Buffered I/O via page cache is used for file scanning in many cases as page cache can provide buffering, data aggregation, I/O alignment and prefetching transparently. However, our study indicates that employing page cache for file scanning on fast storage devices presents two performance issues: it offers limited I/O bandwidth that does not align with the performance of fast storage devices, and the intensive background writeback onto fast storage devices can significantly interfere with foreground I/O requests.

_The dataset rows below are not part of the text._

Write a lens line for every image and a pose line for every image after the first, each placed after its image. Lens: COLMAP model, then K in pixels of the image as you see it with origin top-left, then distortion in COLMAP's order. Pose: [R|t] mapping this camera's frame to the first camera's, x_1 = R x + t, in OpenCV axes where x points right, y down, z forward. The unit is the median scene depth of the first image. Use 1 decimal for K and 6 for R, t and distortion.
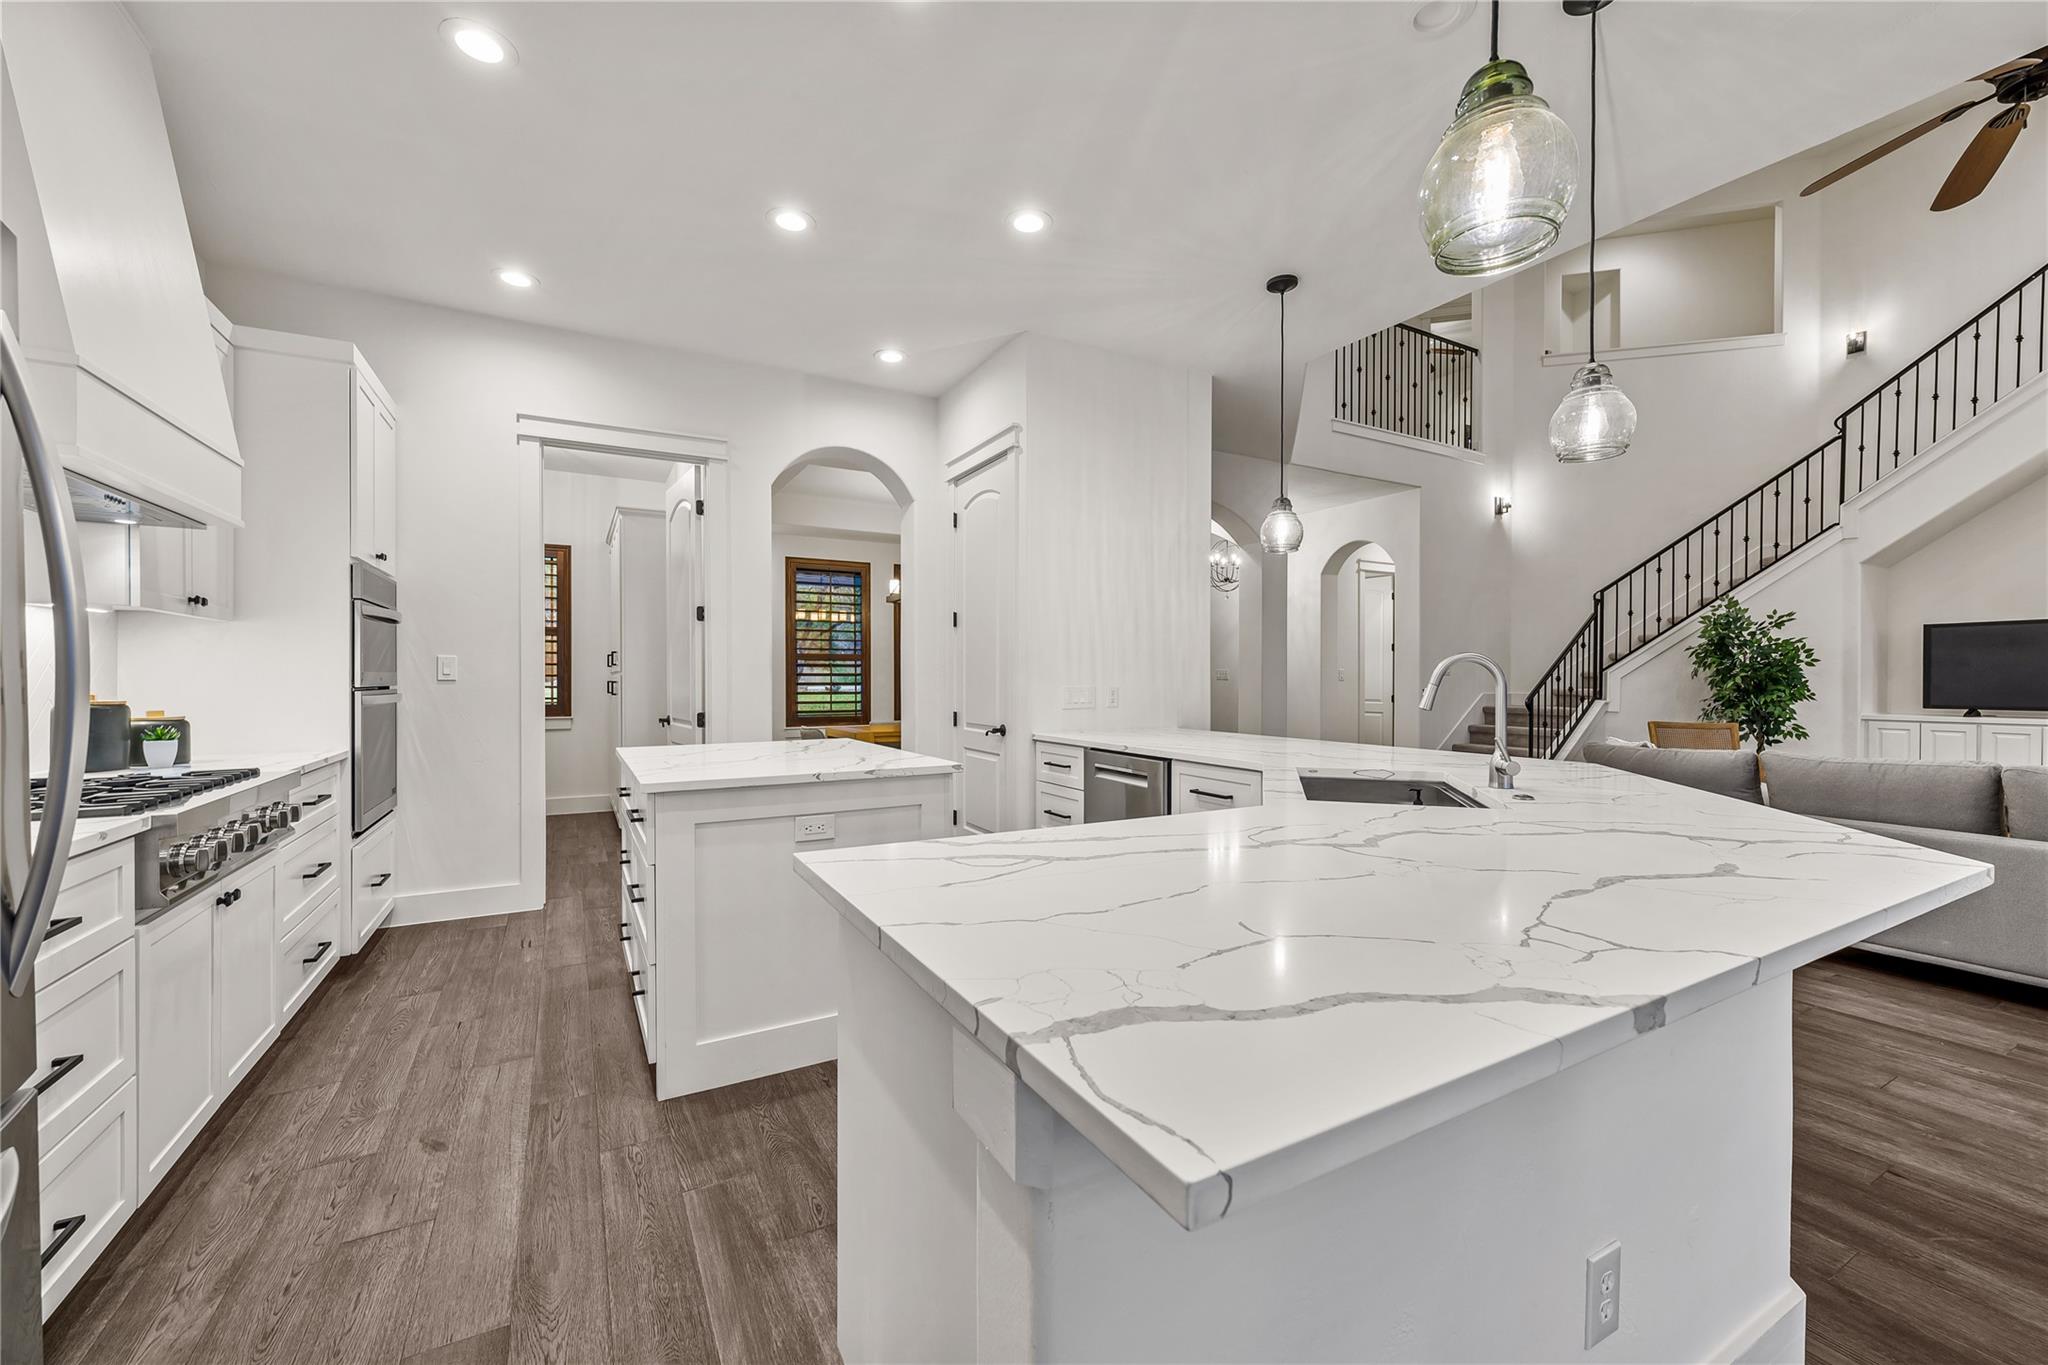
lens RADIAL K [[817.7, 0, 1021.9], [0, 817.7, 664.8], [0, 0, 1]] dist [0.001480, -0.000238]
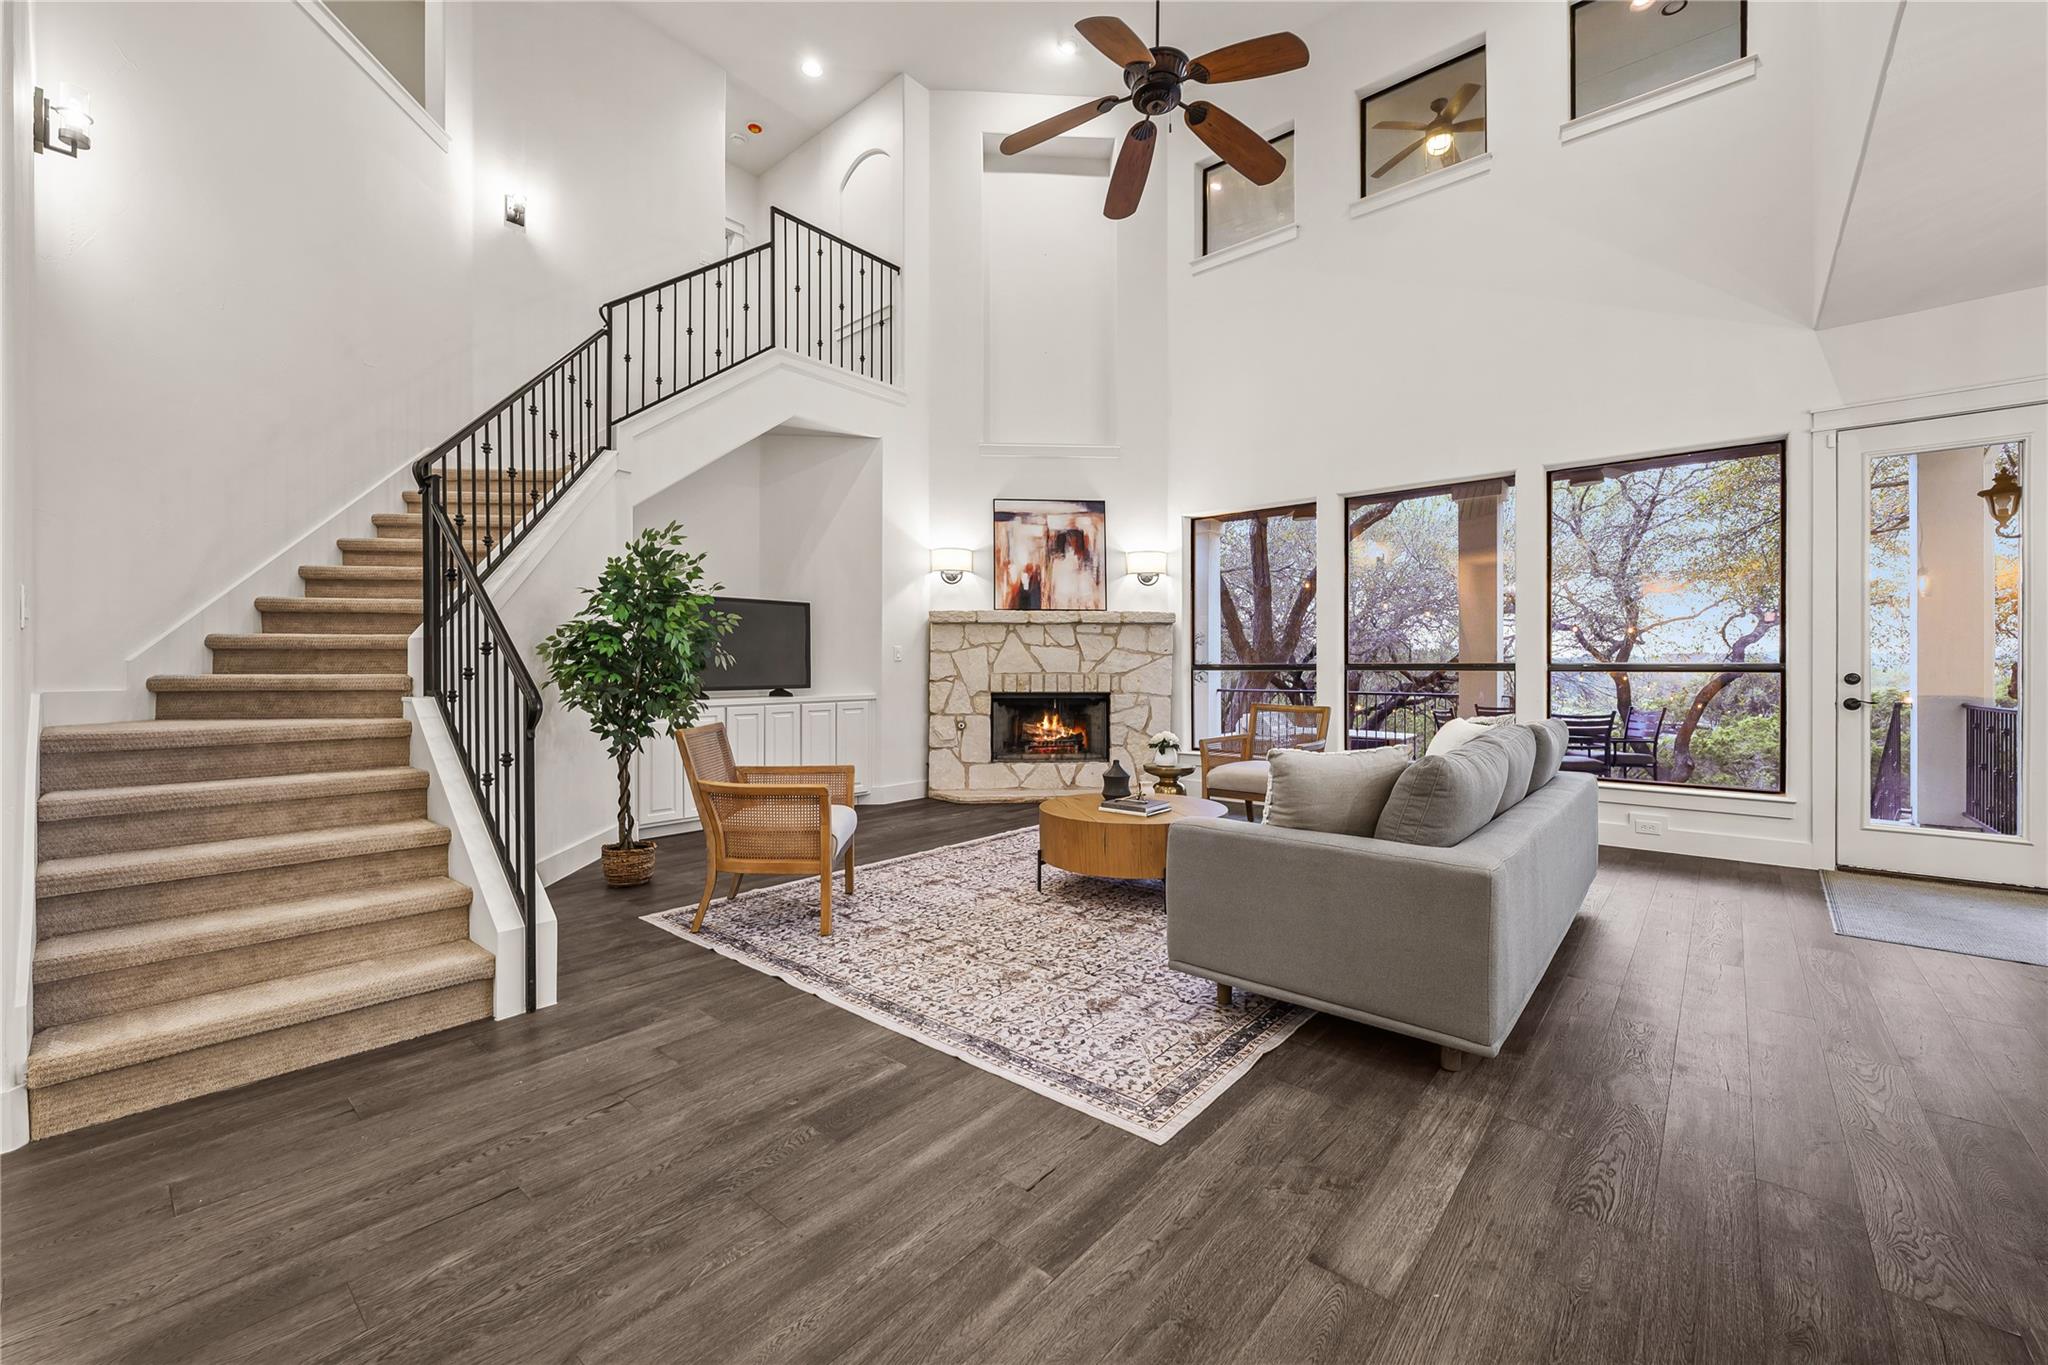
lens RADIAL K [[817.7, 0, 1021.4], [0, 817.7, 670.3], [0, 0, 1]] dist [0.001480, -0.000238]
pose [[-0.345936, -0.001580, 0.938257, 0.523824], [-0.013658, 0.999901, -0.003352, 0.075690], [-0.938159, -0.013975, -0.345923, 2.687957]]
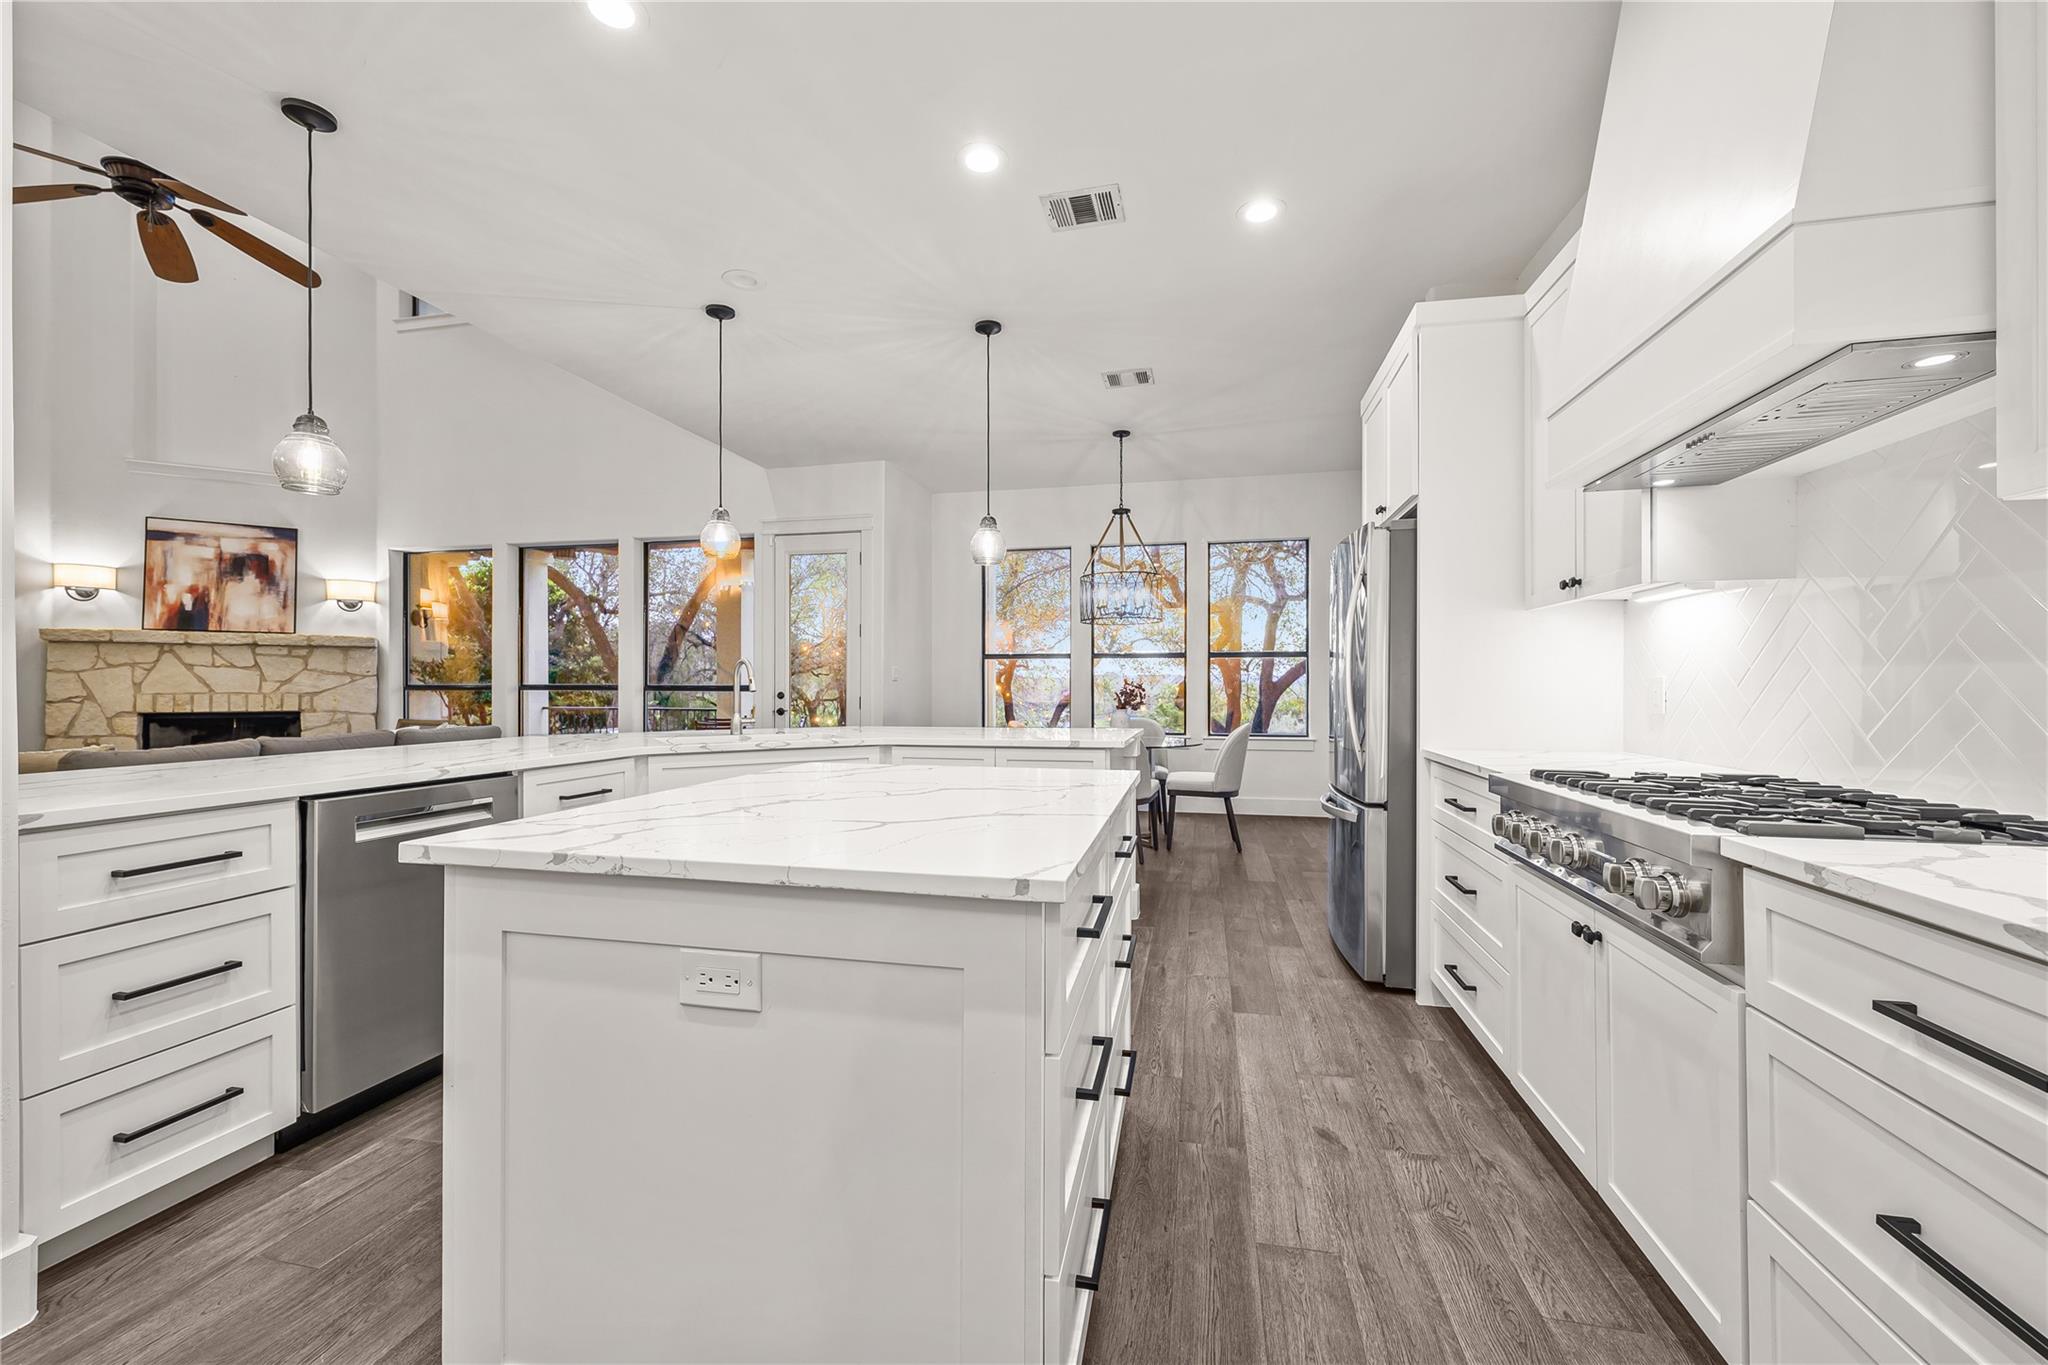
lens RADIAL K [[817.7, 0, 1021.3], [0, 817.7, 685.6], [0, 0, 1]] dist [0.001480, -0.000238]
pose [[-0.749712, 0.000890, 0.661763, -1.009949], [-0.009184, 0.999889, -0.011750, 0.053639], [-0.661700, -0.014887, -0.749621, 1.840759]]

In this paper, we propose StreamCache, a new page cache management system for file scanning on fast storage devices. StreamCache exploits three techniques to achieve high I/O performance. First, it uses a lightweight stream tracking method to record the states of cached pages at the granularity of sequential streams. Second, it uses a stream-based page reclaiming method to lower the interference to foreground I/O requests. Third, it uses a two-layer memory management method to accelerate page allocation by leveraging CPU cache locality.

We implement StreamCache in XFS. Experimental results show that compared with existing methods, StreamCache can increase the I/O bandwidth of scientific applications by 44%, and reduce the checkpoint/restart time of large language models by 15.7% on average.